Models also add consistency when solving problems. Instead of a formulaic, step-by-step, “one size fits all” approach to solve a problem, they can be used to consistently remind our brains to look into diverse areas for clues and impulses. This is much more powerful than a rote process that may, or as in most cases, may not work. It greatly increases our chances of coming up with a unique solution for a unique problem. I find that after a considerable degree of rumination, I have an “aha” moment, but using a model to complement my natural thinking usually brings me to an “aha – why didn’t I think of that before?!!” thought much more quickly.
Models also help build confidence. If I am posed with a difficult problem, and I have no idea where to start, I can nervously waver and pause, or I can jump in with confidence and use a model. It doesn’t matter if it’s the wrong one, the thinking drives out the fear and uncertainty and leads me in a direction towards solving the problem. Fear steals energy, while models give me a place to start in the face of uncertainty. I constantly learn from experience, and develop new models when I learn a new lesson. Variety of models makes the problem-solving space much richer, and less intimidating.

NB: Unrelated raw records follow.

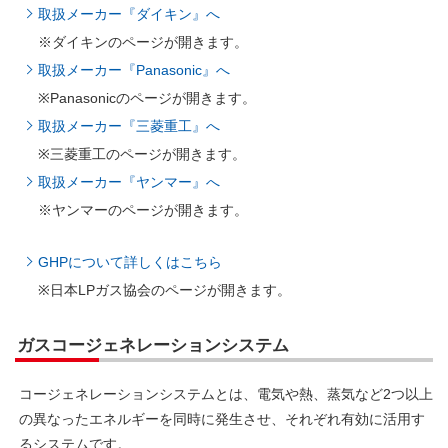
取扱メーカー『ダイキン』へ
※ダイキンのページが開きます。
取扱メーカー『Panasonic』へ
※Panasonicのページが開きます。
取扱メーカー『三菱重工』へ
※三菱重工のページが開きます。
取扱メーカー『ヤンマー』へ
※ヤンマーのページが開きます。
GHPについて詳しくはこちら
※日本LPガス協会のページが開きます。
ガスコージェネレーションシステム
コージェネレーションシステムとは、電気や熱、蒸気など2つ以上
の異なったエネルギーを同時に発生させ、それぞれ有効に活用す
るシステムです。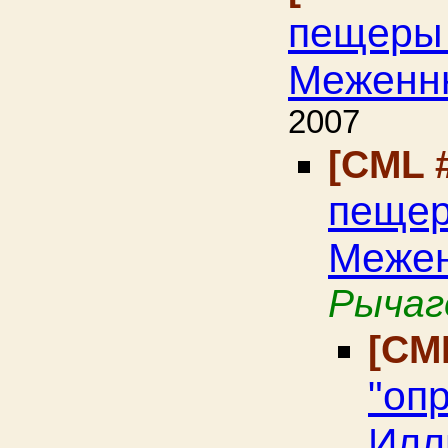
пещеры 
Меженнн
2007
[CML 
пещер
Межен
Рычаг
[CM
"оп
Илл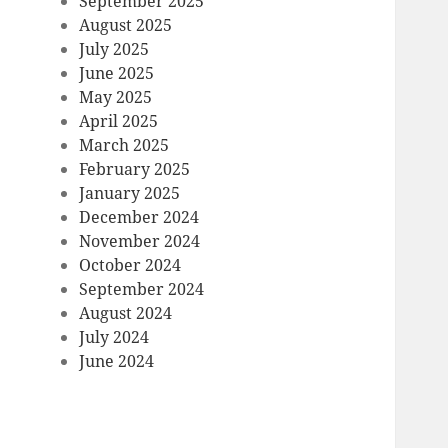
September 2025
August 2025
July 2025
June 2025
May 2025
April 2025
March 2025
February 2025
January 2025
December 2024
November 2024
October 2024
September 2024
August 2024
July 2024
June 2024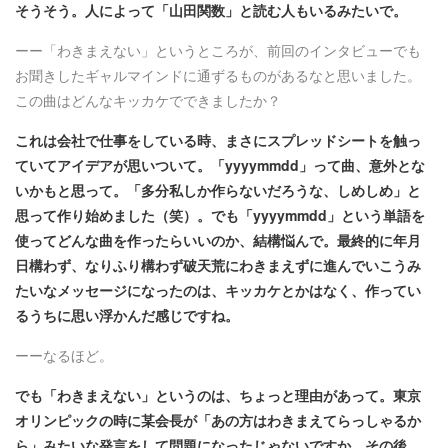
そうそう。人によって「山田関数」と読む人もいるみたいで。
ーー「わきまえない」というところが、前回のインタビューでも
お聞きしたギャルマインドに通ずるものがあるなと思いました。
この曲はどんなキッカケでできましたか？
これは会社で仕事をしている時、まさにスプレッドシートを触っ
ていてアイデアが思いついて。「yyyymmdd」って曲、意外とな
いかもと思って。「多分私しか作らないだろうな、しめしめ」と
思って作り始めました（笑）。でも「yyyymmdd
」という単語を
使ってどんな曲を作ったらいいのか、結構悩んで。最終的に年月
日構わず、なりふり構わず破天荒にわきまえずに進んでいこうみ
たいなメッセージになったのは、キッカケとかはなく、作ってい
るうちに思い浮かんだ感じですね。
ーーなるほど。
でも「わきまえない」というのは、ちょっと理由があって。東京
オリンピックの時に某会長が「あの方はわきまえてらっしゃるか
ら」みたいな発言をして問題になったじゃないですか。その後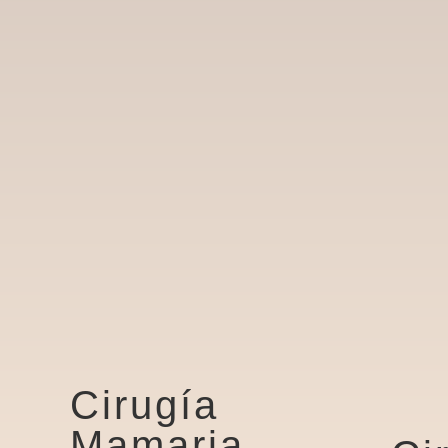
Cirugía
Mamaria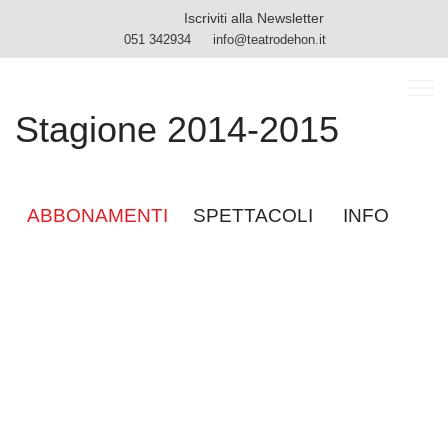
Iscriviti alla Newsletter
051 342934
info@teatrodehon.it
Stagione 2014-2015
ABBONAMENTI
SPETTACOLI INFO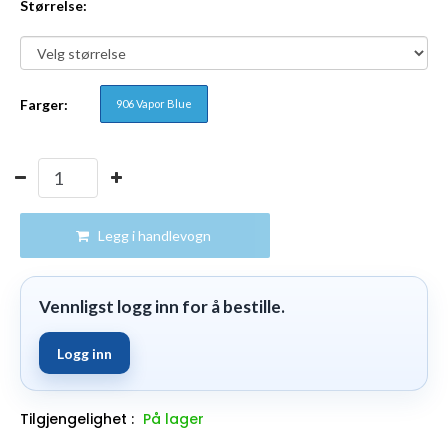
Størrelse:
Farger:
906 Vapor Blue
Legg i handlevogn
Vennligst logg inn for å bestille.
Logg inn
Tilgjengelighet :
På lager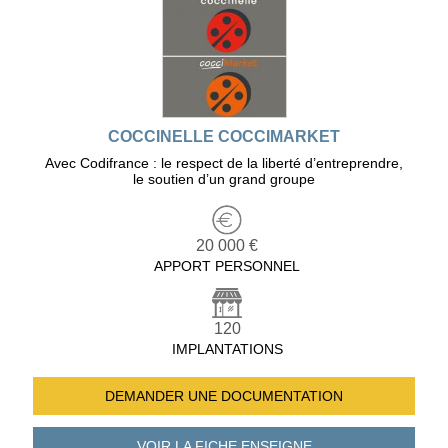
COCCINELLE COCCIMARKET
Avec Codifrance : le respect de la liberté d’entreprendre,
le soutien d’un grand groupe
20 000 €
APPORT PERSONNEL
120
IMPLANTATIONS
DEMANDER UNE
DOCUMENTATION
VOIR LA FICHE
ENSEIGNE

A good friend of mine is a firefighter, and he also uses mnemonics in his work. His son had recently taken an emergency services technician course, and he was drilling his knowledge one evening. They both have been taught mnemonics to help frame their thinking in emergency situations. In fact, they and others have told me that attempts at scripting this kind of problem solving ends up in farcical situations, or worse, loss of life.
That sobering thought aside, it was a pleasant evening together, and I sat amazed as they rattled off one mnemonic after the other. They even had mnemonics within mnemonics. While one would set the scene for a new problem, the other would rattle off a mnemonic, and explain how they would use it to observe something different to help them get a fuller picture of the problem. They are terrified of having narrow observation within the small window of time they are usually faced with. “But now you notice this in your patient. What do you do now?” From within one letter of one mnemonic, the other would rattle off another mnemonic to use to help jog their observation and thinking to solve that problem, with speed, coherence, and confidence. They would also frequently throw the mnemonics aside altogether, and use other heuristic-based thinking techniques.
They were both in the heat of the discussion, each trying to trip the other up, and the father was attempting to pass on wisdom and experience to his son in a curious Socratic style. I chuckled to myself. I felt if at that instant I were to keel over with some health-related malady, I would be in very capable hands, and someone would learn a new thinking technique in the process.